Issues de l'entourage familial et domestique des souverains et des grands seigneurs féodaux, les cours princières sont des formations sociales typiques du bas Moyen Age et de l'Ancien Régime. A la fois microcosme social et modèle idéal de l'ensemble de la société dont elles constituent le sommet, elles ont joué un rôle capital dans la formation de l'Etat moderne. Norbert Elias a mis en évidence plusieurs de leurs caractéristiques: différenciation sociale très poussée à l'intérieur d'un milieu restreint, absence de distinction formelle entre vie publique et vie privée, laboratoires de modèles de comportements sociaux, moraux et culturels destinés à se diffuser dans le reste de la société. Agrégation de communautés campagnardes et de patriciats urbains, la Suisse n'est à priori que peu concernée par le phénomène et l'historiographie traditionnelle a négligé les cours, malgré l'abondance de certaines sources comptables. Elles ont cependant joué un rôle important, notamment en favorisant l'insertion de l'aristocratie suisse dans des ensembles politiques et culturels plus larges (Principautés).
Dans le territoire de la Suisse actuelle, les cours laïques médiévales les plus importantes étaient celle des Habsbourg, qui résidaient de manière intermittente sur leurs terres patrimoniales d'Argovie (Königsfelden, Brugg, Zofingen, Baden) ou à Winterthour, celle des Savoie qui séjournaient régulièrement au XVe s. sur les bords du Léman, à Ripaille-Thonon (F), Morges ou Genève et celle, de moindre importance, des comtes de Neuchâtel. Souvent princes d'Empire et détenteurs de droits régaliens, évêques et abbés ont aussi développé une certaine vie de cour au XVe s., tels les évêques de Bâle ou l'évêque de Lausanne Aymon de Montfalcon.

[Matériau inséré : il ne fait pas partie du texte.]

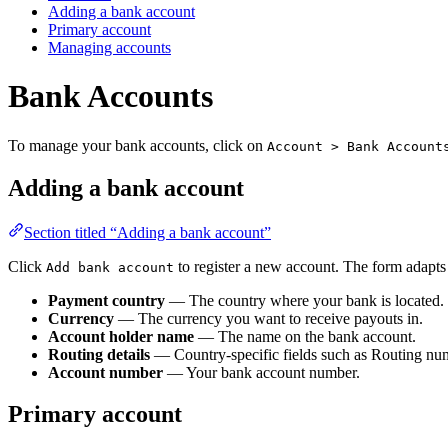
Adding a bank account
Primary account
Managing accounts
Bank Accounts
To manage your bank accounts, click on
Account > Bank Account
Adding a bank account
Section titled “Adding a bank account”
Click
to register a new account. The form adapts
Add bank account
Payment country
— The country where your bank is located.
Currency
— The currency you want to receive payouts in.
Account holder name
— The name on the bank account.
Routing details
— Country-specific fields such as Routing n
Account number
— Your bank account number.
Primary account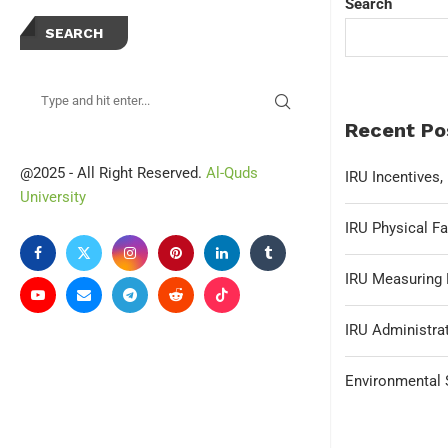
Search
SEARCH
Recent Po
@2025 - All Right Reserved.
Al-Quds
IRU Incentives
University
IRU Physical Fa
IRU Measuring 
IRU Administrat
Environmental S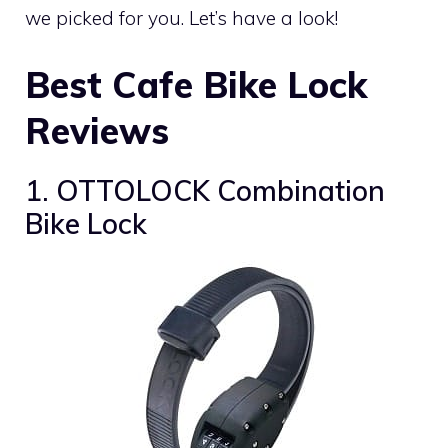
we picked for you. Let’s have a look!
Best Cafe Bike Lock
Reviews
1. OTTOLOCK Combination
Bike Lock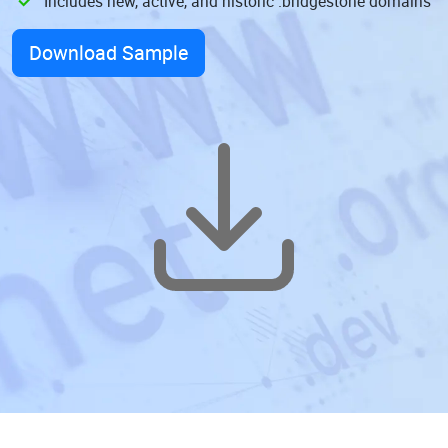
Includes new, active, and historic .bridgestone domains
Download Sample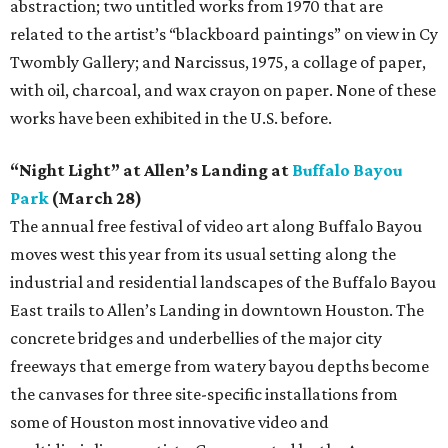
abstraction; two untitled works from 1970 that are
related to the artist’s “blackboard paintings” on view in Cy
Twombly Gallery; and Narcissus, 1975, a collage of paper,
with oil, charcoal, and wax crayon on paper. None of these
works have been exhibited in the U.S. before.
“Night Light” at Allen’s Landing at
Buffalo Bayou
Park
(March 28)
The annual free festival of video art along Buffalo Bayou
moves west this year from its usual setting along the
industrial and residential landscapes of the Buffalo Bayou
East trails to Allen’s Landing in downtown Houston. The
concrete bridges and underbellies of the major city
freeways that emerge from watery bayou depths become
the canvases for three site-specific installations from
some of Houston most innovative video and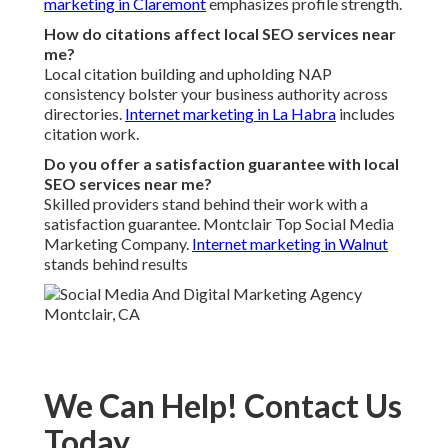
produce a return on investment stay the only true measure
of marketing success in business.
Call Feeder
supports local companies with this framework
through experienced execution and a satisfaction
guarantee. The team has helped businesses across the
Inland Empire achieve stronger presence and more
consistent inquiries.
16379 E Preserve Loop Unit 2193,
Chino, CA 91708
,
(714) 912-2753
.
You no longer need to watch competitors rank higher while
your leads stay flat. The framework provides a clear,
repeatable path to profitable local growth. Proceed to the
next step and learn how local SEO services near me can
improve your visibility and business results.
Call Feeder
Address: 16379 E Preserve Loop Unit 2193 Chino, CA
91708
Phone:
(714) 912-2753
Email:
info@callfeeder.com
Call Feeder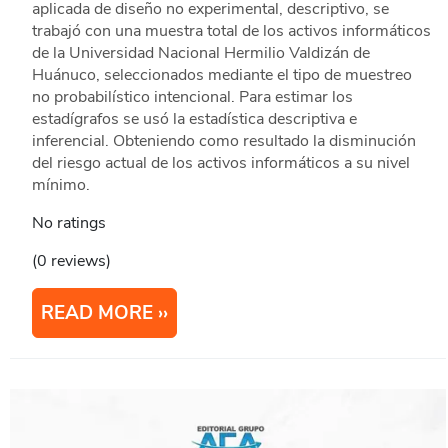
aplicada de diseño no experimental, descriptivo, se
trabajó con una muestra total de los activos informáticos
de la Universidad Nacional Hermilio Valdizán de
Huánuco, seleccionados mediante el tipo de muestreo
no probabilístico intencional. Para estimar los
estadígrafos se usó la estadística descriptiva e
inferencial. Obteniendo como resultado la disminución
del riesgo actual de los activos informáticos a su nivel
mínimo.
No ratings
(0 reviews)
READ MORE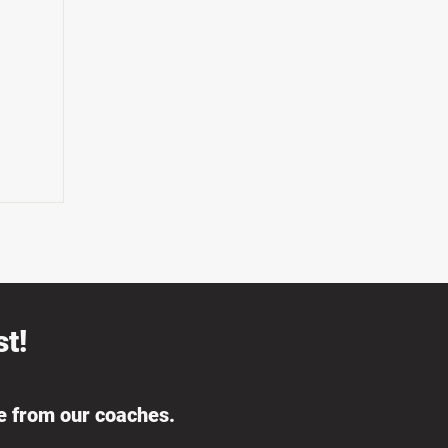
t!
ce from our coaches.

L'éviction des Habsbourg de la rive gauche du Rhin à partir du début du XVe s., l'effondrement de la puissance savoyarde au nord du Léman en 1536 et la non-résidence des possesseurs du comté de Neuchâtel ont provoqué la disparition des cours laïques à l'époque moderne. Par ailleurs, la sécularisation de bon nombre de temporels ecclésiastiques au XVIe s. entraîna l'effacement de la plupart des cours ecclésiastiques, à l'exception notable de celle des évêques de Bâle, fixée à Porrentruy, et de celle des abbés de Saint-Gall, qui persistèrent jusqu'à la fin de l'Ancien Régime.
Encore mal connues, ces cours présentent apparemment les mêmes caractéristiques qu'ailleurs en Europe. L'organisation des différents offices (paneterie, bouteillerie, écurie, cuisine, chambre, chapelle) se retrouve par exemple à la cour de Savoie au XVe s., qui comprend entre 250 et 300 personnes, payées selon une échelle de salaire variant au moins entre 1 et 12, et dont le statut est traduit par l'habillement, comme le prescrit l'ordonnance somptuaire publiée dans les Statuts de Savoie (1430). Pour autant qu'on les connaisse, les effectifs des autres cours sont beaucoup moins élevés. A la fin du XVe s., les évêques de Bâle disposaient d'un entourage de vingt à trente personnes, alors qu'au XVIIIe s. leur cour de Porrentruy en comptera environ quatre-vingts; ce n'est du reste qu'à cette époque tardive qu'y sera formulée la nécessité d'une distinction stricte entre finances de l'Etat et finances domestiques du prince, mettant ainsi fin à la confusion entre privé et public, typique de la vie de cour.